PLace

Barqusya

Place
Barqusya — بَرْقُوسْيا
District
Jerusalem
Subdistrict
Hebron
Average Elevation
175 m
Distance from Hebron
31 km
Population
Year Arab Total
1931 258 258
1944/45 330 330
Land Ownership (1944/45) in dunums
Year Arab Public Total
1944/45 3214 2 3216
Land Use (1944/45) in dunums
Use Arab Public Total
Non-Cultivable & Built-up (Total)
Use Arab Public Total
Non-Cultivable 695 2 697
Built-up 31 31
726 2 728 (23%)
Cultivable (Total)
Use Arab Total
Cereal 2460 2460
Plantation and Irrigable 28 28
2488 2488 (77%)
Number of Houses (1931)
53

The village stood on a hill that sloped toward the northwest in the western foothills of the Hebron Mountains. A dirt path that turned into a secondary road at the village of Summayl, to the southwest, linked the village to the highway between the city of al-Majdal (on the coast) and Hebron. In the late nineteenth century, Barqusya, a moderate-sized village, had a roughly pentagonal outline, its houses built of stone and mud.

During the first decades of this century construction grew at a slow pace, most of the expansion taking place northward along the road to the village of Bi'lin, to the northwest. But during the final years of the Mandate, one of the village's two hama'il (clans, sing. hamula) moved about 1 km to the south, and the outline of the village was also stretched southward. The village had a handful of small shops and a small mosque. The children attended school in the village of Tall aI-Safi, to the northwest. To the west of the village was a well that had supplied the village with drinking water since the late nineteenth century. Agriculture, which represented the mainstay of the economy, was rainfed. The residents cultivated chiefly grain but also tended fruit trees. In 1944/45 a total of 2,460 dunums was allocated to cereals 28 dunums were irrigated or used for orchards. In addition to crop cultivation, the villagers raised sheep and goats.

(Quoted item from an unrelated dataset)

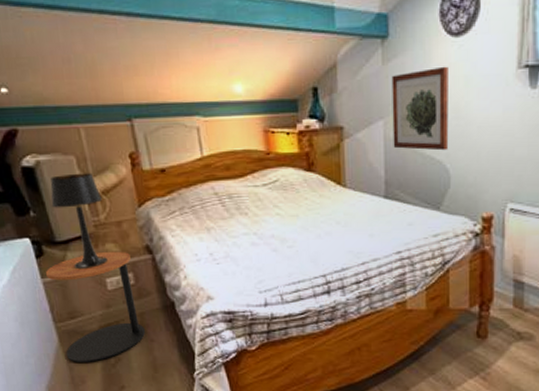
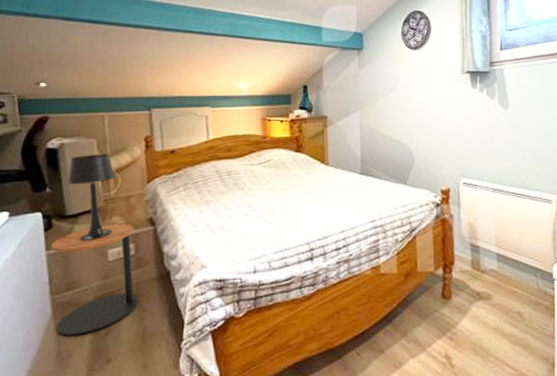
wall art: present [391,66,449,151] -> none [366,71,412,136]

Barqusya was captured during the attacks carried out in the course of Operation An-Far. This probably occurred on 9-10 July 1948, during the period that separated the two truces.

By the following month, the Jewish National Fund (JNF) had already planned a settlement for the site. On 20 August 1948, a JNF plan was submitted to the Israeli authorities showing two settlements on the land of Barqusya and nearby Summayl. The two villages were to be replaced by settlements named Segula and Nachala, according to Israeli historian Benny Morris.

There are no settlements on village lands. The settlements of Segula  and Nachala are close by, to the southwest they are on the lands of Summayl, across the boundary between the Hebron and Gaza sub-disctricts.

No houses remain. Some graves can be seen amidst foxtail and khubbayza (mallow) plants. One of the graves has an inscribed tombstone resting on the superstructure. There are also the remnants of a well. Cactuses and a variety of trees, including palms, grow on the site. The site serves as grazing grounds for the sheep of Israeli farmers who also grow grapes and other fruits.